(Extracted data entries)
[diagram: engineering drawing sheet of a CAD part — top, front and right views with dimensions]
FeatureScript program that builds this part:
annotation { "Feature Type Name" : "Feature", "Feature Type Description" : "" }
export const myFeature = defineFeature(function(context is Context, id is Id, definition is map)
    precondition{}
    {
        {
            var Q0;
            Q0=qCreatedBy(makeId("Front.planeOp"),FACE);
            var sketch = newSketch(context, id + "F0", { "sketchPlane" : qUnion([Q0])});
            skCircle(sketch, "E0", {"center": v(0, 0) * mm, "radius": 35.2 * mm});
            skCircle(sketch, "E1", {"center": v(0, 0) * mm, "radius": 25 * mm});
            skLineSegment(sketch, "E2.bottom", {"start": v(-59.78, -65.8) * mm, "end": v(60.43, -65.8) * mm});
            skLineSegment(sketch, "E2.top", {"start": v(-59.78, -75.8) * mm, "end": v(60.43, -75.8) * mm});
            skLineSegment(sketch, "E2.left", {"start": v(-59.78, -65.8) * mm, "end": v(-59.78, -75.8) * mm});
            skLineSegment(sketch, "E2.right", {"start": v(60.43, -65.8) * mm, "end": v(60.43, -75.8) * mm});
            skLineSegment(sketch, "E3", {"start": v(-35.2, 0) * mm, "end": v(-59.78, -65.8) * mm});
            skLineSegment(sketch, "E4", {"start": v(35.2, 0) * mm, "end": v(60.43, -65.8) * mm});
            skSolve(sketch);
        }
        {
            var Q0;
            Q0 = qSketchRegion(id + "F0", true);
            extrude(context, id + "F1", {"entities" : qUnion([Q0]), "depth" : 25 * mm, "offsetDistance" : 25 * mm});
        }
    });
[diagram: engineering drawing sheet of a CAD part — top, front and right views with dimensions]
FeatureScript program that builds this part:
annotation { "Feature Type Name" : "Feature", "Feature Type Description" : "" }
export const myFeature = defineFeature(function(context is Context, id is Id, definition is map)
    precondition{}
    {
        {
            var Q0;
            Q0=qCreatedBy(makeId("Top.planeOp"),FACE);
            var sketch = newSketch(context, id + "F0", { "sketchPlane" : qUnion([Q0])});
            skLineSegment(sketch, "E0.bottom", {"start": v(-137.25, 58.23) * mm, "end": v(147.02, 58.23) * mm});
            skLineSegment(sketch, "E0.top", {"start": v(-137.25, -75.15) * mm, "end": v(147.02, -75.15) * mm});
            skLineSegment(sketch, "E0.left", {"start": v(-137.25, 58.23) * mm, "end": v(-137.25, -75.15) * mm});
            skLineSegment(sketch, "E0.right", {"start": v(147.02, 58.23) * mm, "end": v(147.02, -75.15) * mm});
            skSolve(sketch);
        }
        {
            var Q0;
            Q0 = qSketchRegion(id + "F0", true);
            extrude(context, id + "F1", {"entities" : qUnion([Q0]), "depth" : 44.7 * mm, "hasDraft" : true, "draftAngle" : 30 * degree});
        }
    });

What is asked - Filter the records above down to the lines that contain the string "qUnion", and copy out each of those lines in full.

The answer -
            var sketch = newSketch(context, id + "F0", { "sketchPlane" : qUnion([Q0])});
            extrude(context, id + "F1", {"entities" : qUnion([Q0]), "depth" : 25 * mm, "offsetDistance" : 25 * mm});
            var sketch = newSketch(context, id + "F0", { "sketchPlane" : qUnion([Q0])});
            extrude(context, id + "F1", {"entities" : qUnion([Q0]), "depth" : 44.7 * mm, "hasDraft" : true, "draftAngle" : 30 * degree});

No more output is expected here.